Customs, festivals and celebrations — las costumbres y las fiestas
This topic is a gift for cultural notes but also demands careful reading/listening comprehension skills. Examiners set texts about specific Hispanic festivals — knowing key facts scores marks.
Major Spanish festivals
| Festival | Location | When | Key features |
|---|---|---|---|
| Las Fallas | Valencia | March 15–19 | Giant papier-mâché figures (ninots) burnt on the last night; firecrackers (la mascletà) |
| La Tomatina | Buñol (Valencia) | Last Wed of August | Massive tomato fight; 150,000 kg tomatoes |
| San Fermín | Pamplona | 6–14 July | Running of the bulls (el encierro); red scarves |
| La Semana Santa | Nationwide | Easter week | Religious processions (procesiones); floats (pasos); penitents (nazarenos) |
| La Cabalgata de Reyes | Nationwide | 5 January evening | Three Kings' parade; children receive gifts on 6 January |
Latin American festivals
| Festival | Country | Key features |
|---|---|---|
| El Día de los Muertos | Mexico (2 Nov.) | Altars (ofrendas), marigolds, sugar skulls; a celebration not mourning |
| El Carnaval de Barranquilla | Colombia | UNESCO heritage; music, dance, costumes |
| El Inti Raymi | Peru | Inca sun festival; celebrated in Cusco |
Food traditions vocabulary
- la tapa — small savoury dish served with drinks
- el tapeo / ir de tapas — going for tapas
- el cocido madrileño — Madrid chickpea stew
- la paella — Valencian rice dish (not a national dish!)
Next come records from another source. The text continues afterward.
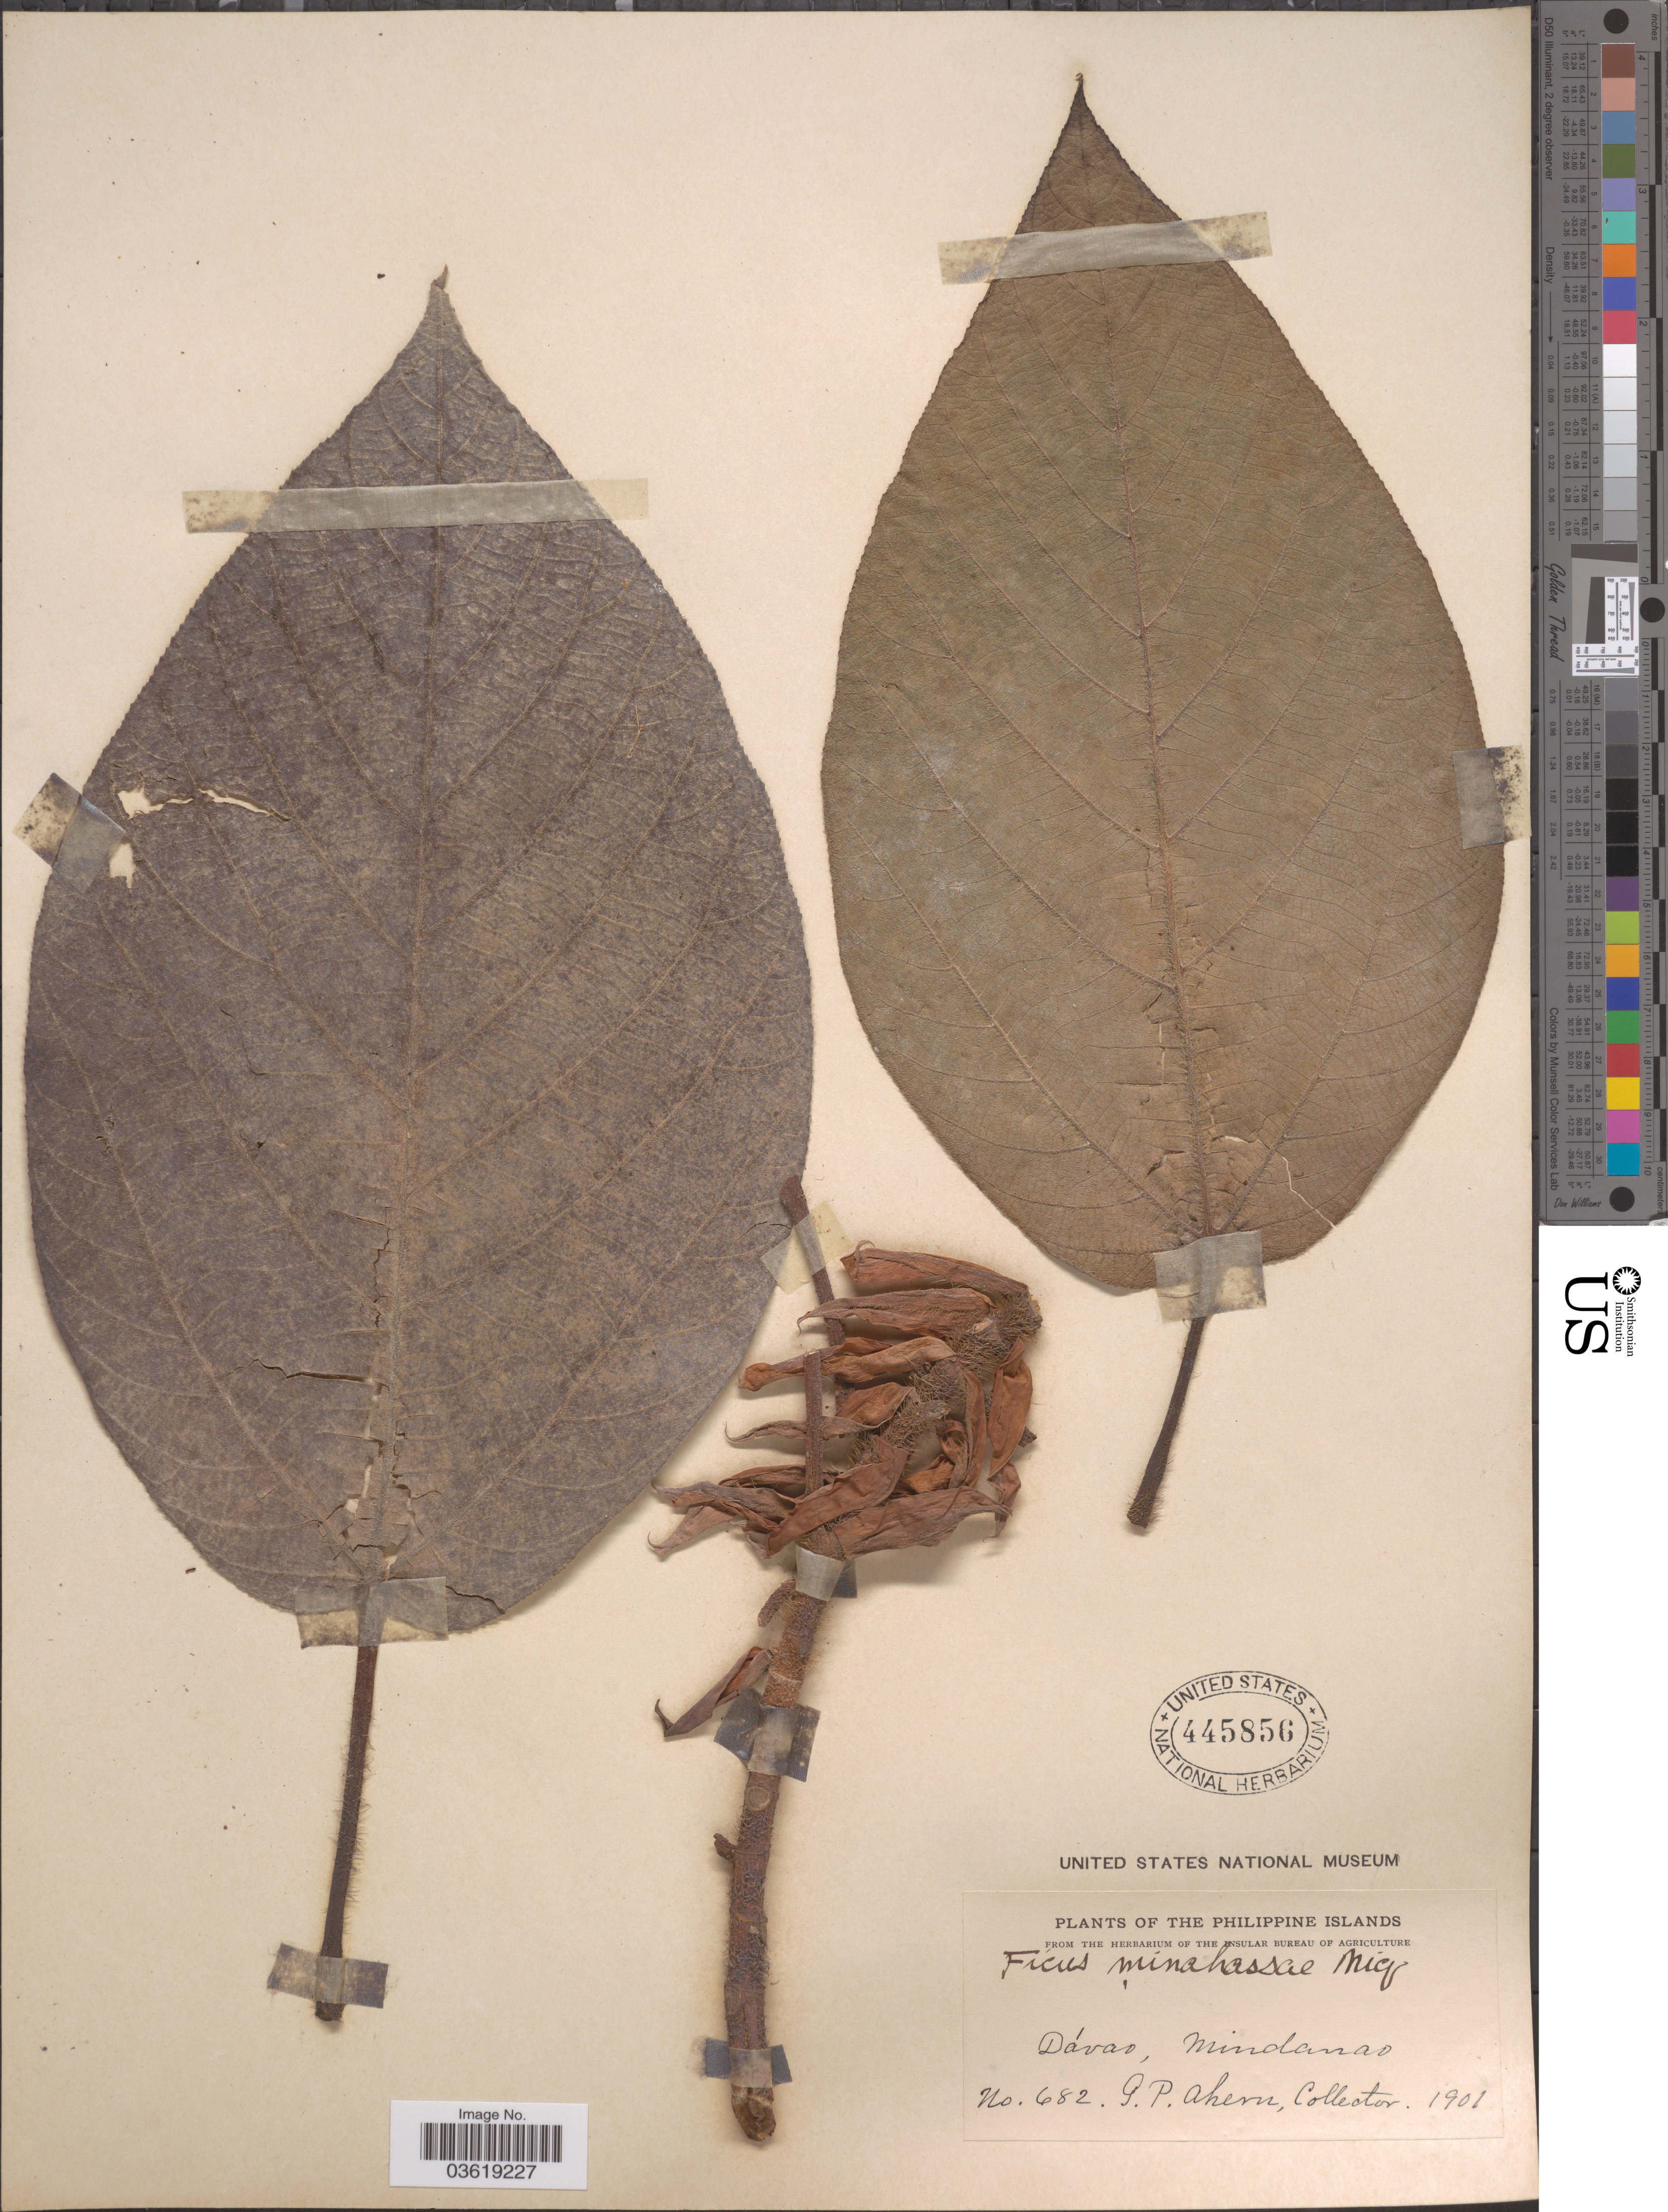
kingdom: Plantae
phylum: Tracheophyta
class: Magnoliopsida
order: Rosales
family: Moraceae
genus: Ficus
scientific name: Ficus minahassae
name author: Miq.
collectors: G. Ahern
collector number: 682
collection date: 1901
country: Philippines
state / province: Davao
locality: The Philippine Islands, Dávao, Mindanao.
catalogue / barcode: US 445856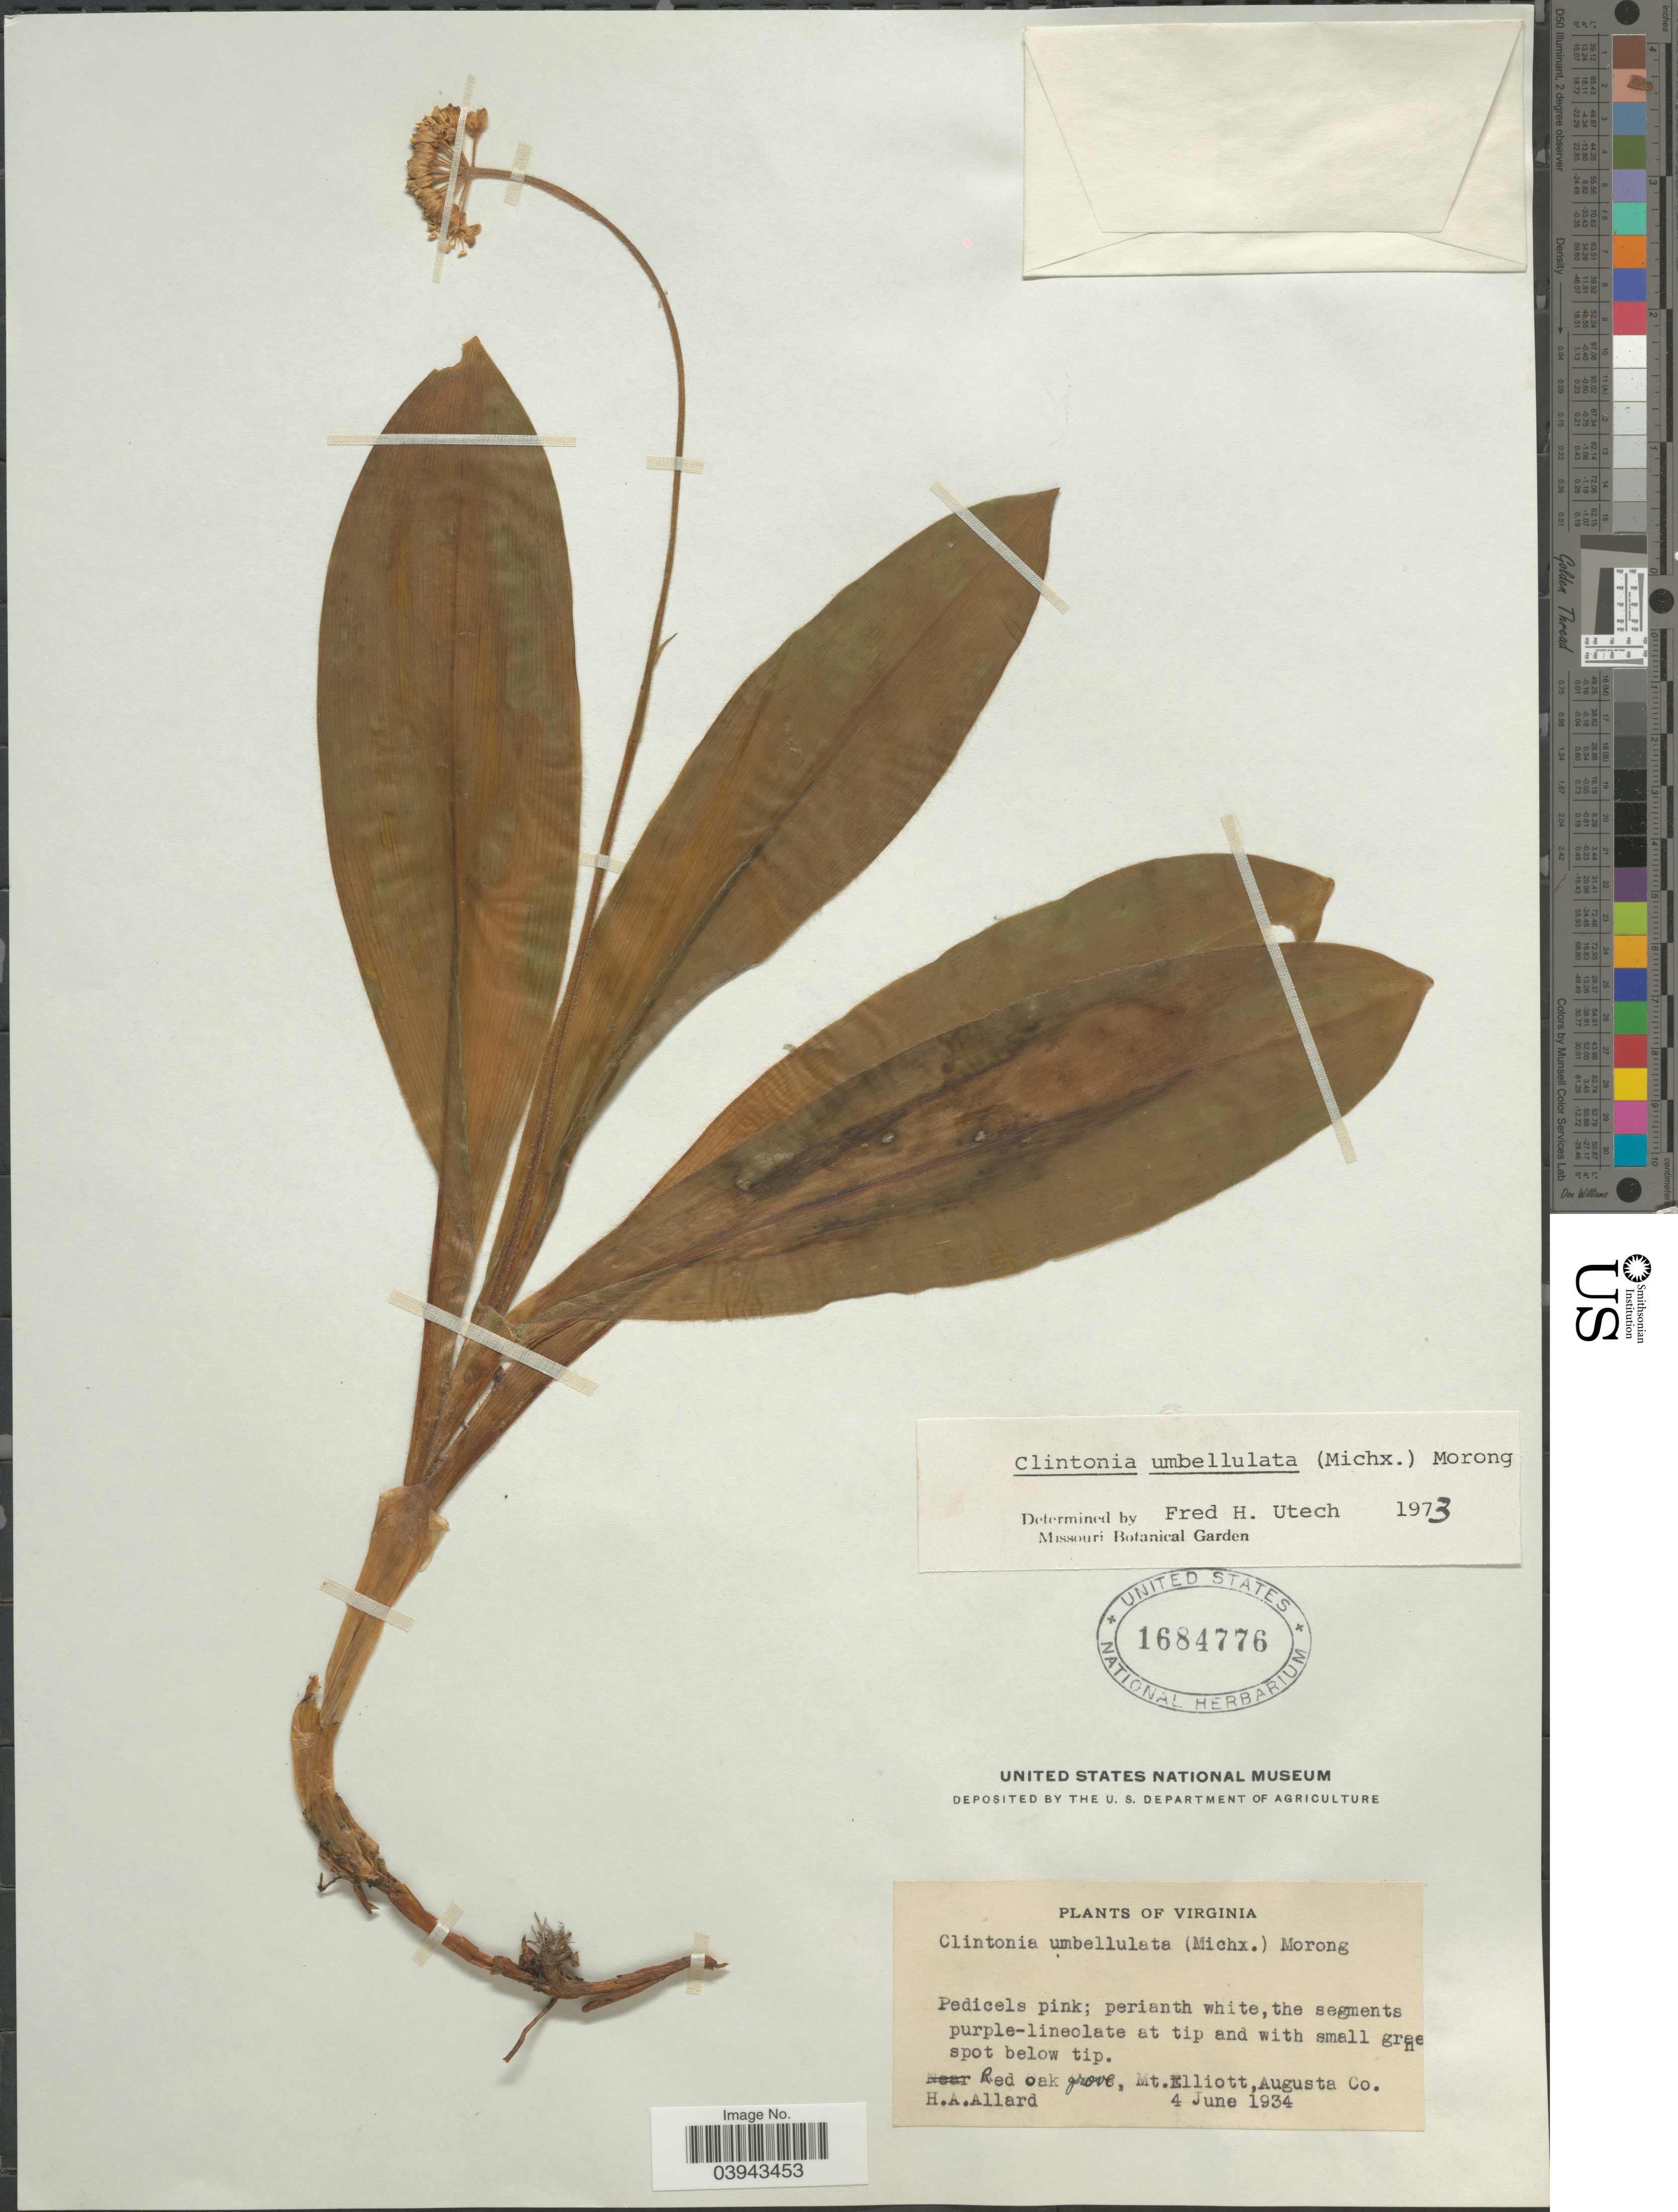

- el turón — nougat (eaten at Christmas)
- el roscón de Reyes — Three Kings' ring cake (6 January)
- el jamón ibérico — cured Iberian ham
Family celebrations
- la boda — wedding
- el bautizo — christening / baptism
- la comunión — first communion (big family event in Spain)
- el cumpleaños — birthday
- el aniversario — anniversary
- felicitar — to congratulate
- los regalos — gifts
Grammar focus — preterite for narrating events
Use the preterite to describe completed past events (perfect for festival descriptions):
| pronoun | celebrar | ir |
|---|---|---|
| yo | celebré | fui |
| tú | celebraste | fuiste |
| él/ella | celebró | fue |
| nosotros | celebramos | fuimos |
| vosotros | celebrasteis | fuisteis |
| ellos | celebraron | fueron |
Model phrases
- Las Fallas de Valencia son una de las fiestas más espectaculares de España. — Las Fallas in Valencia is one of Spain's most spectacular festivals.
- Durante la Semana Santa, la gente sale a la calle para ver las procesiones. — During Holy Week, people go out to see the processions.
- El Día de los Muertos no es una fiesta triste sino una celebración de la vida. — The Day of the Dead is not a sad festival but a celebration of life.
- El año pasado fui a la Tomatina y fue una experiencia increíble. — Last year I went to La Tomatina and it was an incredible experience.
- En mi familia, celebramos la Nochevieja con uvas — una tradición española. — In my family, we celebrate New Year's Eve with grapes — a Spanish tradition.
Cultural notes
Las doce uvas (the twelve grapes): at midnight on New Year's Eve (Nochevieja), Spaniards eat one grape per bell chime for good luck — broadcast live from Puerta del Sol, Madrid. El Día de los Muertos is widely misunderstood as "Mexican Halloween" — it is a distinct pre-Columbian tradition honouring ancestors. La Semana Santa in Seville is internationally famous; the floats can weigh several tonnes and are carried by hidden bearers called costaleros.
⚠Common mistakes
- Confusing la fiesta (party/festival) with el día festivo (public holiday) or las vacaciones (holidays).
- Writing Semana Santa without the definite article: la Semana Santa.
- Using present tense to narrate past festival experiences — switch to preterite.
- Saying El Día de los Muertos es en Halloween — it is 1–2 November, not 31 October.
- Calling paella a "Spanish national dish" — it is Valencian; this matters culturally.